Students Experience
Life on a Cattle Ranch


For one special day, their classroom was a working ranch and their learning materials included several hundred head of cattle.

Recently a group of students from Archer Community School had the chance to participate in a real live cattle drive at a ranch just a few miles from their school. Atop a trailer covered in hay, the students watched as the cattle were herded from part of the ranch to another. They saw specially trained dogs work to keep the herd together and cheered as cowboys on horseback rounded up strays. For many of the students, it was a once-in-a-lifetime experience.

“It’s awesome,” said 4th-grader Brennan Mace. “I’ve never seen real cattle being herded before. It’s amazing.”

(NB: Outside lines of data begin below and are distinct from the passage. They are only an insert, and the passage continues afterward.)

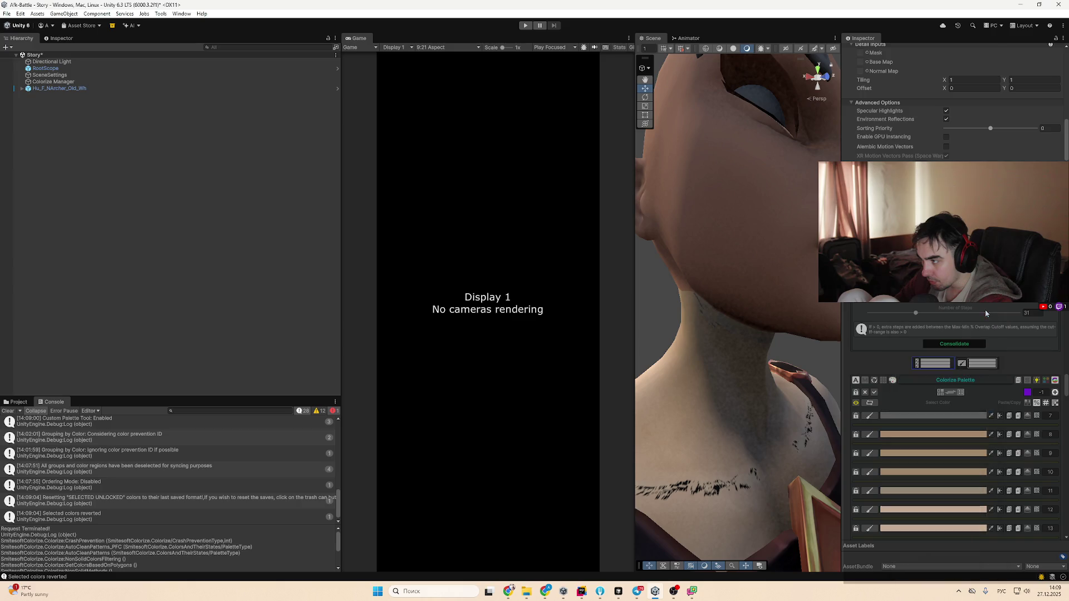
scroll(998, 505, down, 3)
scroll(998, 505, up, 6)
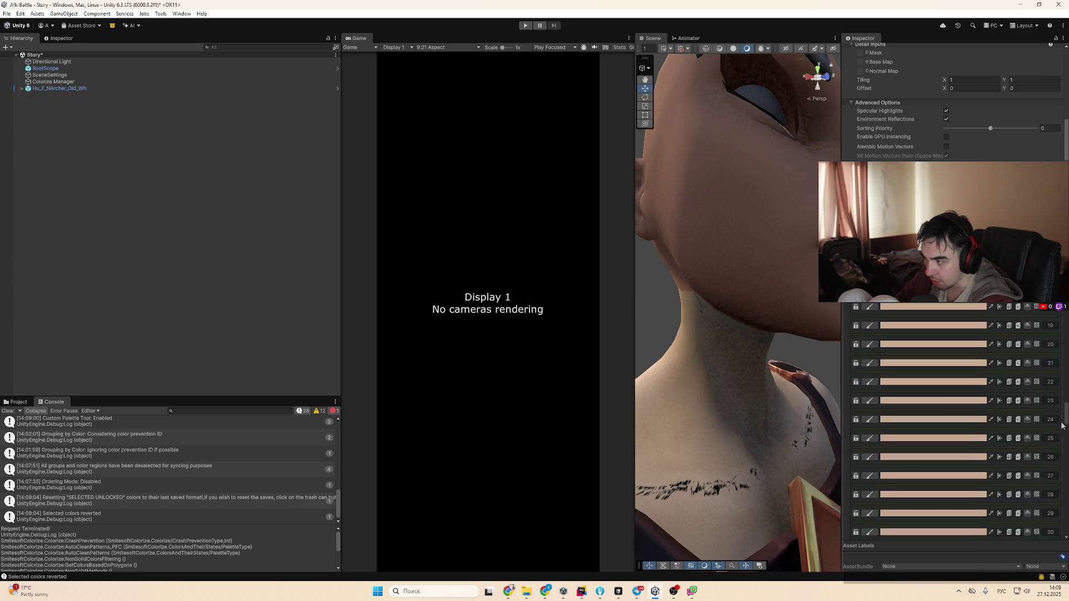
In Advance Painting, try Load Custom Palettes Random, then settle on Palette Selection Random
scroll(955, 423, up, 3)
scroll(956, 423, down, 3)
scroll(955, 423, up, 2)
scroll(969, 438, down, 10)
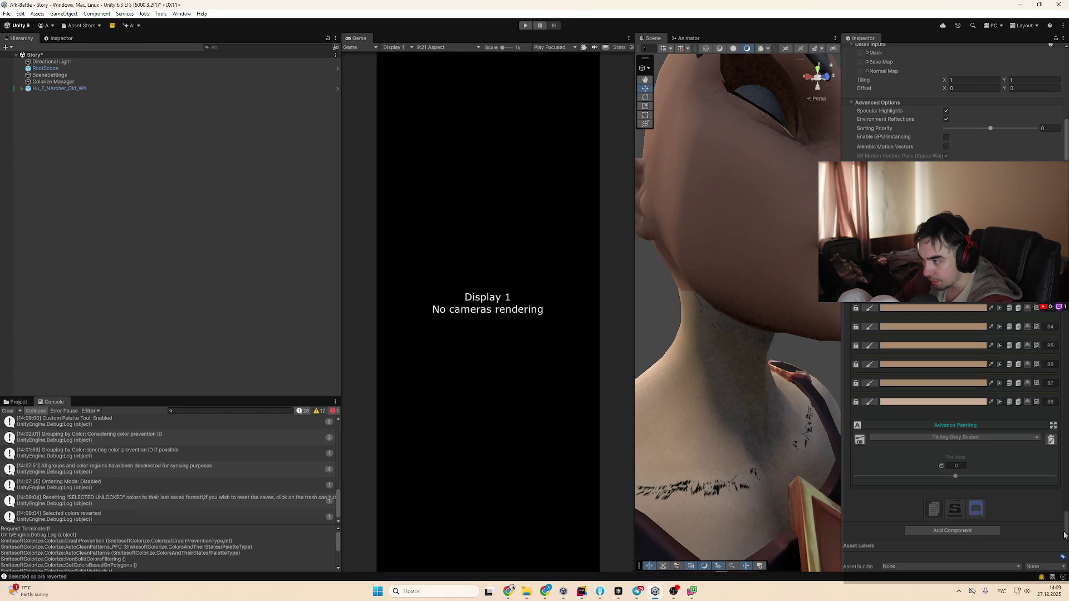
click(970, 438)
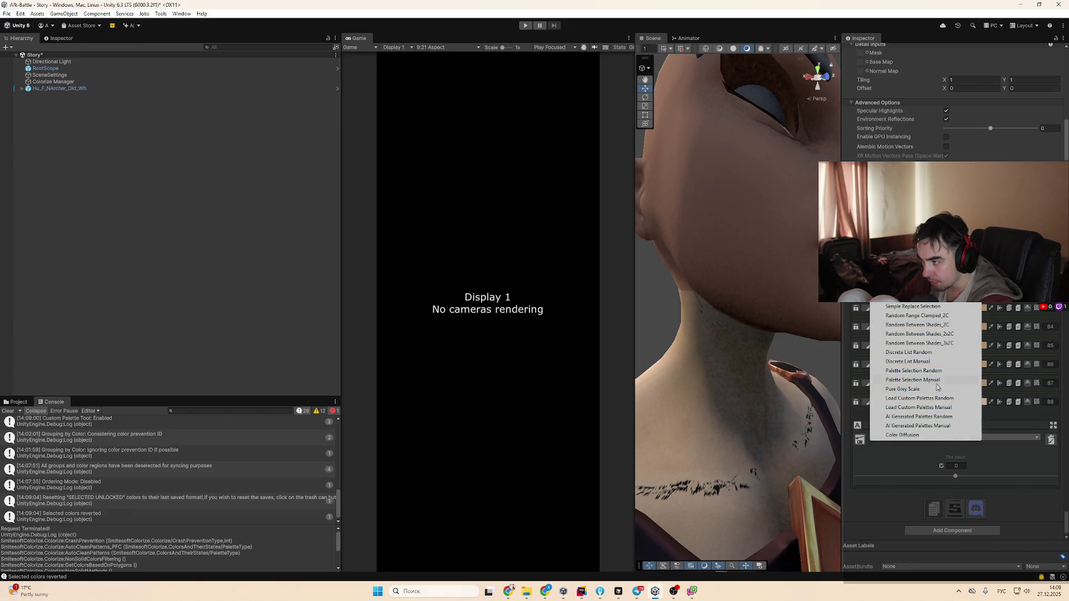
click(962, 401)
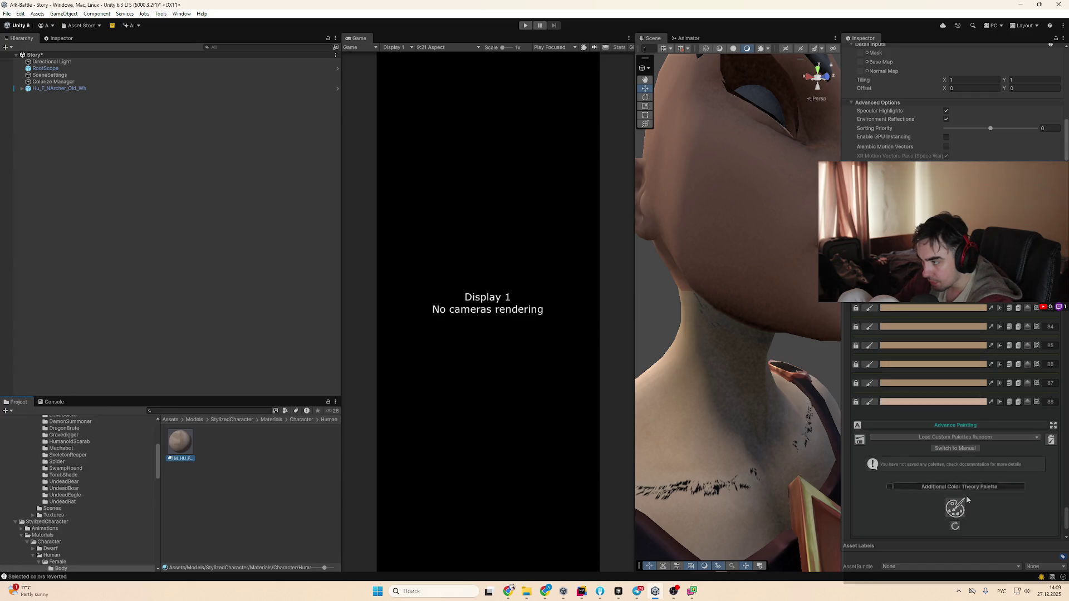
click(958, 440)
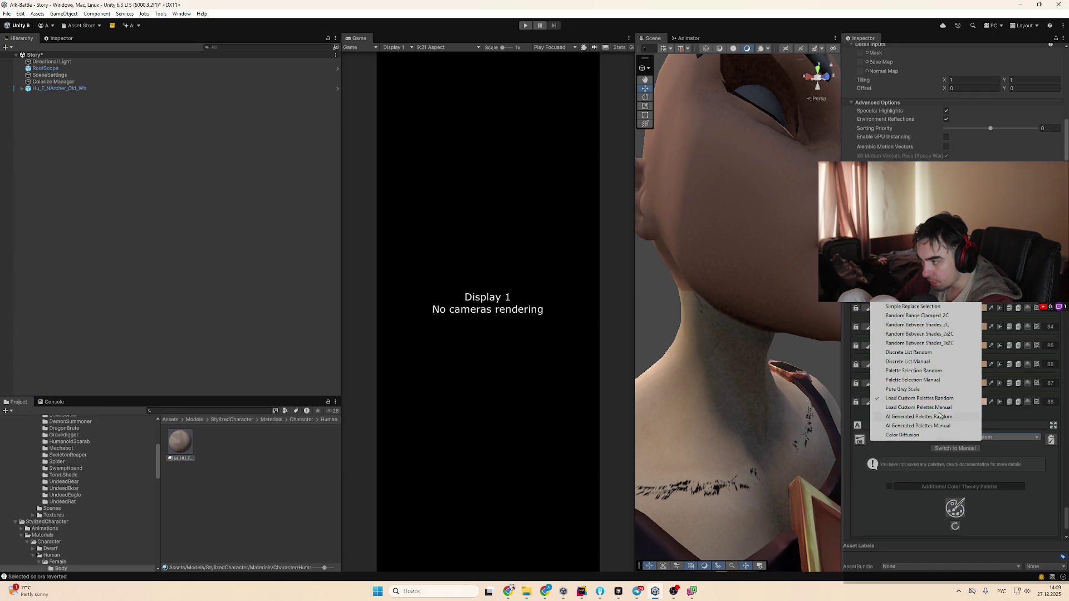
click(946, 371)
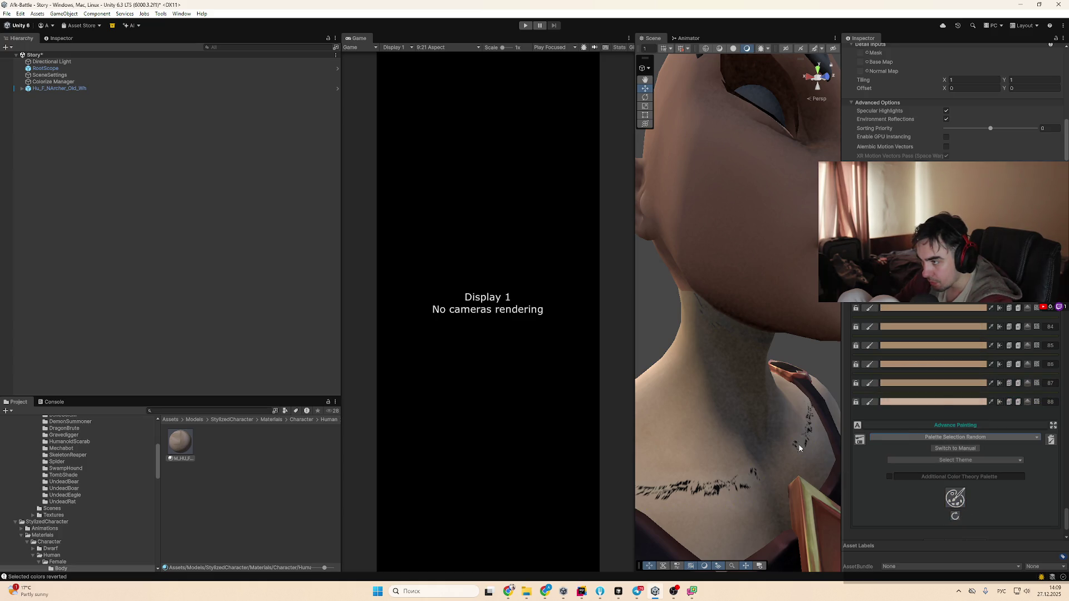
scroll(753, 463, down, 3)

“They’re so excited,” said teacher Cherith Davenport. “From the minute we get off the bus and they see the horses and the drovers and the dogs, they’re just enthralled.”

Each year a new group of Archer students has the chance to visit Jack Simmons’ ranch and see the work that goes into raising cattle. Simmons says he hopes it gives them a better understanding of the agricultural industry.

“I think many of them believe that food just comes from Winn Dixie or Publix,” he said. “This lets them put their eyes on what really goes on.”

To prepare for their trip to the ranch, the students read a book called A Land Remembered by Patrick Smith, which tells the story of a boy and his family trying to scratch out a living on their Florida farm in the mid- to late-1800’s.

“I’m hoping that the pictures they form in their heads from reading the novel will come to life,” said Davenport. “They’ll see that those pictures are here, in their own backyard.”

“It’s pretty cool,” said 4th-grader Savannah Johnson. “We actually get to see the live thing, and not just see it in our minds."

Like the characters in the book, the students prepared their own meal for the day. While at school they learned how to make beef jerky, bake biscuits, even churn their own butter. Davenport says the students enjoyed the food that much more because they’d prepared it themselves.

“They loved what they fixed,” she said. “They also got a real sense of what the pioneers had to go through and they really appreciate that now.”